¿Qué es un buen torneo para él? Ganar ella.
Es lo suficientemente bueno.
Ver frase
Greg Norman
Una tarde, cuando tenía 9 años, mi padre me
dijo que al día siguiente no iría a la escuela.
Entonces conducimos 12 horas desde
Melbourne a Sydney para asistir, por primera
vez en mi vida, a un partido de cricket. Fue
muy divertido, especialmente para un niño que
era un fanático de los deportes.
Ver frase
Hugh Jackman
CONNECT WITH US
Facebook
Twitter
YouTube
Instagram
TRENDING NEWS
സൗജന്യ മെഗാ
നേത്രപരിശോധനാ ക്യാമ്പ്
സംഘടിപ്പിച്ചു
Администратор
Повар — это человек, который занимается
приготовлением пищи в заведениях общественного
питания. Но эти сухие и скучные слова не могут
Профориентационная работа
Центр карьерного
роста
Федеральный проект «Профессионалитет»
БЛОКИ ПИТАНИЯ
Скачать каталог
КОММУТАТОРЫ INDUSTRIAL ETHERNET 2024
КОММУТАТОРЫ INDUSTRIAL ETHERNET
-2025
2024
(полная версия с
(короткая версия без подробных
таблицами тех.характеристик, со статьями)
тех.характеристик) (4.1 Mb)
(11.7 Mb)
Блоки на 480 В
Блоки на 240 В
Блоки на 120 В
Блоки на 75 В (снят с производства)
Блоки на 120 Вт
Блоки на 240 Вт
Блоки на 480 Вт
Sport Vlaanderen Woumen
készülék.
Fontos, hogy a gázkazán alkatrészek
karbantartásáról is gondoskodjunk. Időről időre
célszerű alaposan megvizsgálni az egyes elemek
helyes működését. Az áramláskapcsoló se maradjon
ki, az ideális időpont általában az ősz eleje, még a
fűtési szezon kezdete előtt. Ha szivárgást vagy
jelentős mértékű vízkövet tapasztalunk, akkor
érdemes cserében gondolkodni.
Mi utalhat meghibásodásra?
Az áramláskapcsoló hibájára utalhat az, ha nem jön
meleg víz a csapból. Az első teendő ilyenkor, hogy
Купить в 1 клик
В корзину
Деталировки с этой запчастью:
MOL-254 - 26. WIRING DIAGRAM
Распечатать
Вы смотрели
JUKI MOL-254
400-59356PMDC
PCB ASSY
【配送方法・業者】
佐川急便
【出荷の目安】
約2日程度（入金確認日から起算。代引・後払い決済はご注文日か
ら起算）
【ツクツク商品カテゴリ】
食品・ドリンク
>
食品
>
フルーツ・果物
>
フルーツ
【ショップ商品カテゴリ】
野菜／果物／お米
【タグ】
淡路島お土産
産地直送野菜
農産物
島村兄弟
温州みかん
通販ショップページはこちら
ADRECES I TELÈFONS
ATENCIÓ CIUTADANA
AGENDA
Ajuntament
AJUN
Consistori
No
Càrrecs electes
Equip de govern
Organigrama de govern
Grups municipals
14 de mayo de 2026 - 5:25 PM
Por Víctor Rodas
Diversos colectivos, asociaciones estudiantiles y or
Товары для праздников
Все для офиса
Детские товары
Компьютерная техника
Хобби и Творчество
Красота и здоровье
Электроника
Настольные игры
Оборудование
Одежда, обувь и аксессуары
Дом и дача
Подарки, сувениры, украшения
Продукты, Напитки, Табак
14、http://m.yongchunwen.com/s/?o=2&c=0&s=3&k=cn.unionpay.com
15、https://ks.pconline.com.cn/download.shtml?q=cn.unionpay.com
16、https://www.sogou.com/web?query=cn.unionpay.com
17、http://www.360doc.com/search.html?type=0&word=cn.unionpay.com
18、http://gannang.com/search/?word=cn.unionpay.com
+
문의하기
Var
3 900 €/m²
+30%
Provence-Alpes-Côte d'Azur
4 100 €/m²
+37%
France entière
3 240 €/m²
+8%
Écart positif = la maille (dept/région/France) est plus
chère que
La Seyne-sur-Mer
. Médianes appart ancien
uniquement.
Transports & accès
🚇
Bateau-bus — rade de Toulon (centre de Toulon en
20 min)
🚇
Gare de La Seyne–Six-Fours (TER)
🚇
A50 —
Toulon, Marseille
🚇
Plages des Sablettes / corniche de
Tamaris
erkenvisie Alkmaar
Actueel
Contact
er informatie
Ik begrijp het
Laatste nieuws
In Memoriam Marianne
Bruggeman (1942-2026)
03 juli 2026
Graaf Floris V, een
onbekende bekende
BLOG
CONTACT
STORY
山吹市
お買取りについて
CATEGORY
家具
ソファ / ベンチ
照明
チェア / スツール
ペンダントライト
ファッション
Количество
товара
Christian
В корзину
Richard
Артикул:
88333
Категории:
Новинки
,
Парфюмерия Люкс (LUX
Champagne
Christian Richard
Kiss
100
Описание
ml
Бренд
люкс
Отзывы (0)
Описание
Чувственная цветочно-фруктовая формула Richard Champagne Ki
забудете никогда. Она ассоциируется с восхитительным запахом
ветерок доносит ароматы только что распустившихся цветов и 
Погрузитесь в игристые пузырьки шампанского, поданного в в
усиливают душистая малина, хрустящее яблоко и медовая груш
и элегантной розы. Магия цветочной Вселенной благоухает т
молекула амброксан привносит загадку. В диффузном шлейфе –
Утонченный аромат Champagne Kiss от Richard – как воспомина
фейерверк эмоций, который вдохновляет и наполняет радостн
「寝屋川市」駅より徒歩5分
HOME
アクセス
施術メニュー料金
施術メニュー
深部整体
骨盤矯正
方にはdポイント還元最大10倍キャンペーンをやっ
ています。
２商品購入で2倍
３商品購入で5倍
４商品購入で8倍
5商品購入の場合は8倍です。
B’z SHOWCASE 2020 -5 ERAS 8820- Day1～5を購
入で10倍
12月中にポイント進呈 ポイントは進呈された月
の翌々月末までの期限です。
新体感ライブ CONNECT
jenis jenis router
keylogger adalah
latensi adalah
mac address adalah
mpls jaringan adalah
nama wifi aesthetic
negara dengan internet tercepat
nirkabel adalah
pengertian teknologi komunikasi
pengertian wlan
=====
▶ Work task
Lines from the first one above through the line containing "Скачать каталог" are to be retyped exactly, both included, and nothing more.

▶ Final answer
¿Qué es un buen torneo para él? Ganar ella.
Es lo suficientemente bueno.
Ver frase
Greg Norman
Una tarde, cuando tenía 9 años, mi padre me
dijo que al día siguiente no iría a la escuela.
Entonces conducimos 12 horas desde
Melbourne a Sydney para asistir, por primera
vez en mi vida, a un partido de cricket. Fue
muy divertido, especialmente para un niño que
era un fanático de los deportes.
Ver frase
Hugh Jackman
CONNECT WITH US
Facebook
Twitter
YouTube
Instagram
TRENDING NEWS
സൗജന്യ മെഗാ
നേത്രപരിശോധനാ ക്യാമ്പ്
സംഘടിപ്പിച്ചു
Администратор
Повар — это человек, который занимается
приготовлением пищи в заведениях общественного
питания. Но эти сухие и скучные слова не могут
Профориентационная работа
Центр карьерного
роста
Федеральный проект «Профессионалитет»
БЛОКИ ПИТАНИЯ
Скачать каталог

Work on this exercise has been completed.